The movie is bifurcated into pre-trial events for the first hour and the trial for the second hour. The artistic grace notes don’t always work as intended. A lingering shot of a colander wobbling on the kitchen floor after one of the raids at the Mangrove is going for poignant and never quite gets there. A quick montage, partway into the trial, using old photographs of infrastructural construction tearing up the neighborhood is much more affecting. With cinematographer Shabier Kirchner, McQueen chooses a color palette that’s broad and rich: tropical greens and oranges for Notting Hill interiors, stark colors on an overcast day for the protest scene, stately, deep-shadowed browns for the courtroom scenes.
For the most part, McQueen leaves his usual ostentatious camerawork to the side. In a courtroom your coverage is limited, anyway, and it’s more important that the acting hold your attention. It does, though it’s also what makes Mangrove an exhausting watch. In a late-movie monologue to Crichlow, who is ready to throw in the towel and plead guilty, Jones-Lecointe hits back with what may be the crux of the film: “All of this, all of our fight, it counts beyond us here. This trial is about more than just our freedom. What is being called into question in this case is the right of anybody, not just us as Black people, but the right of anybody to demonstrate. I’m not just here defending myself, or trying to defend all of us, but if we fall now and let them take over? And give in to that? They will take it all from us. And they’ll take it from our children too. We are the example, and we must bear this responsibility.” May we all likewise bear the responsibilities we find ourselves saddled with today.
Reading
Behind the music and the making of Steve McQueen’s Lovers Rock:
Beyond the historical significance of songs like “Silly Games,” McQueen and his team also endeavored to make the soundtrack period accurate, rather than a well-curated anachronistic pastiche.

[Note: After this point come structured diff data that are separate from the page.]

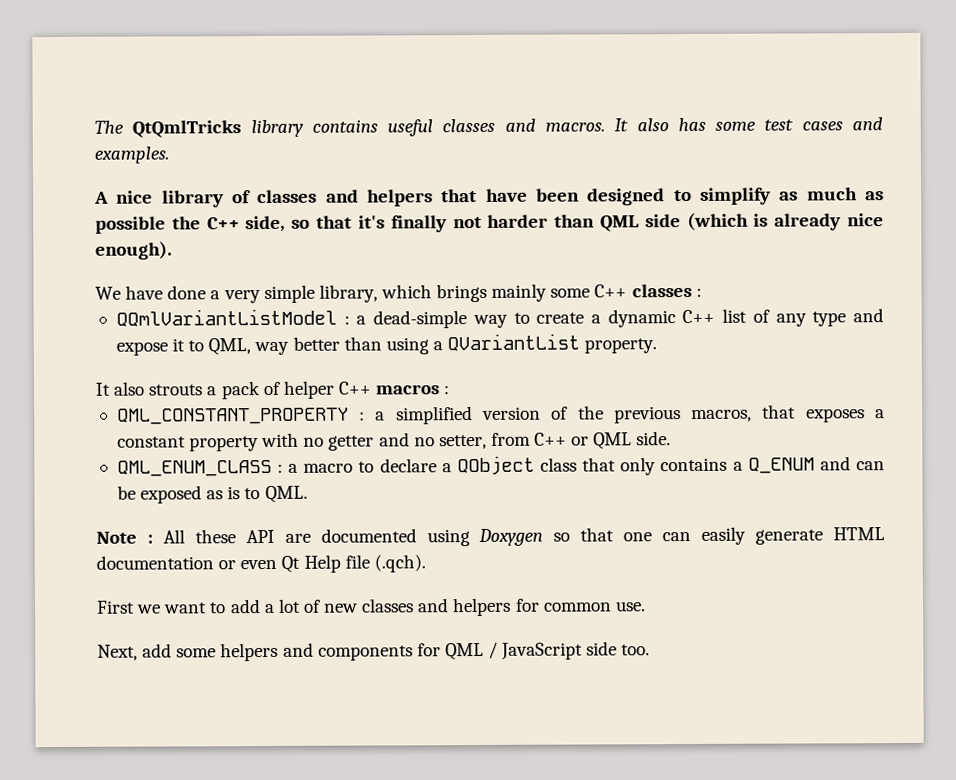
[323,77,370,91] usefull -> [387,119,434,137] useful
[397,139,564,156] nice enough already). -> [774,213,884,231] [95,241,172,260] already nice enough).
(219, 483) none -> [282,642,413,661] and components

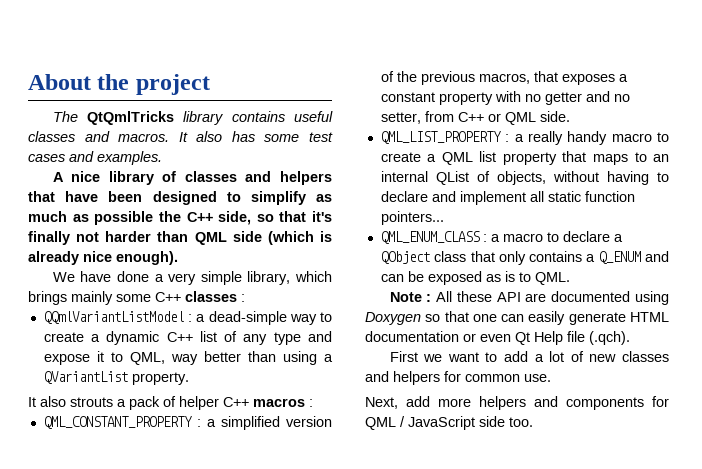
(94, 127) none -> [28,74,210,95] About the project //
(672, 438) none -> [380,131,669,145] [380,151,669,165] [380,171,669,185] [380,191,635,205] [380,211,444,225] // QML_LIST_PROPERTY : a really handy macro to create a QML list property that maps to an internal QList of objects, without having to declare and implement all static function pointers...
[176,648,217,658] some -> [438,398,471,407] more

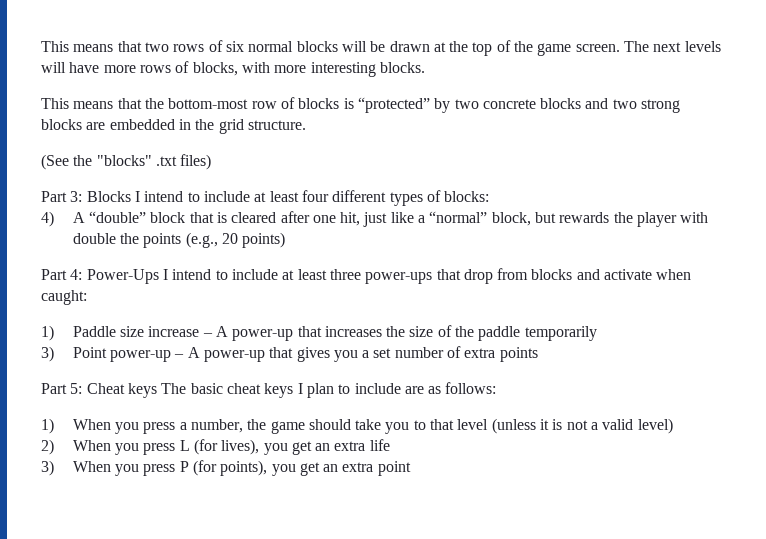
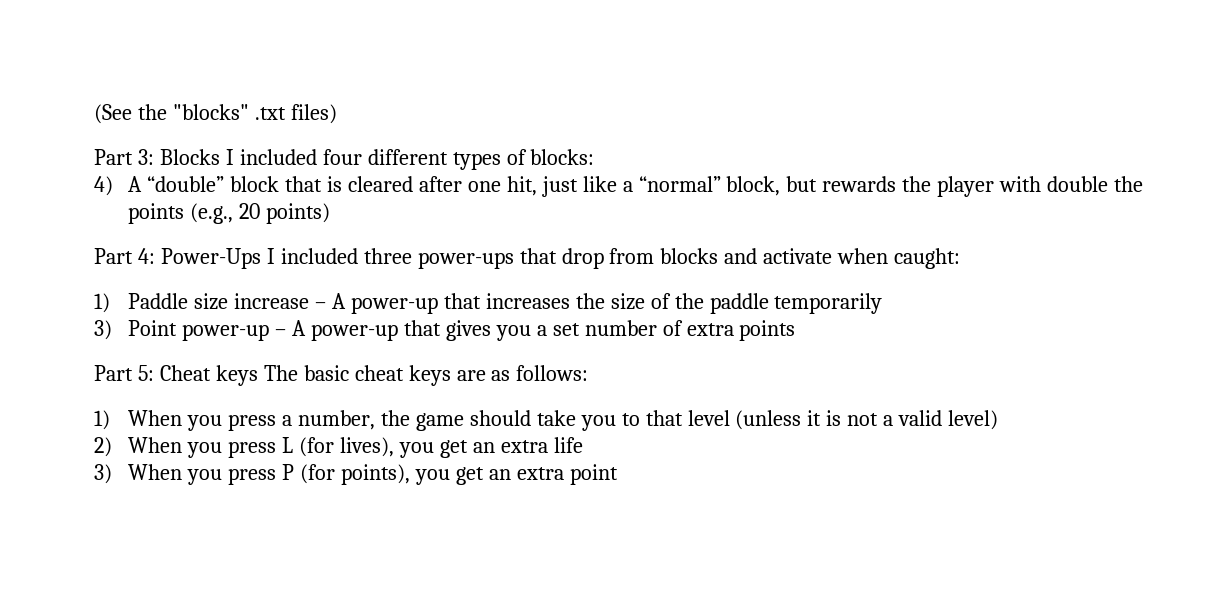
[41,40,721,56] [41,61,425,77] [41,97,681,113] [41,119,306,134] This means that two rows of six normal blocks will be drawn at the top of the game screen. The next levels will have more rows of blocks, with more interesting blocks. // This means that the bottom-most row of blocks is “protected” by two concrete blocks and two strong blocks are embedded in the grid structure. // -> (94, 114) none
[144,191,299,202] intend to include at least -> [239,149,317,165] included
[172,269,327,280] intend to include at least -> [280,248,358,264] included
[297,383,401,398] I plan to include -> (451, 375) none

“A guiding principle was to not just get into crate digging territory, because at the end of the day it’s a community party,” said Ed Bailie, a music supervisor who worked on “Small Axe,” adding that they looked for tracks that would “make people who are in the garden go into the living room.” A relatively light moment takes place early on in the night, when the D.J. transitions from the disco group Sister Sledge to Carl Douglas’s novelty single “Kung Fu Fighting,” prompting Martha and the other partygoers to pantomime martial arts action as they dance.
Securing legal permission to use some of these songs wasn’t easy. Many of the original labels that hosted the kind of music heard in the film have since shut down or been folded into a winding maze of corporate parents and their subsidiaries, requiring the filmmakers to be flexible about what would make it into the final product.

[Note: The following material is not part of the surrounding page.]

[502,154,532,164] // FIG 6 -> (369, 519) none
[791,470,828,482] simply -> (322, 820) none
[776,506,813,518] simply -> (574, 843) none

For example, getting the rights to Cry Tuff and the Originals’ skeletal dub track “Robin Hood,” which is used to test the sound system before the party begins, required a fact-finding mission. Searching for the owner led Bailie’s team to the estate of Prince Far I, the Jamaican musician who occasionally recorded under the Cry Tuff pseudonym, and who died in 1983. After prolonged communication, including plenty of “late night calls with the clearance team at BBC,” Bailie said, the proper contracts were sent along and signed over smartphones.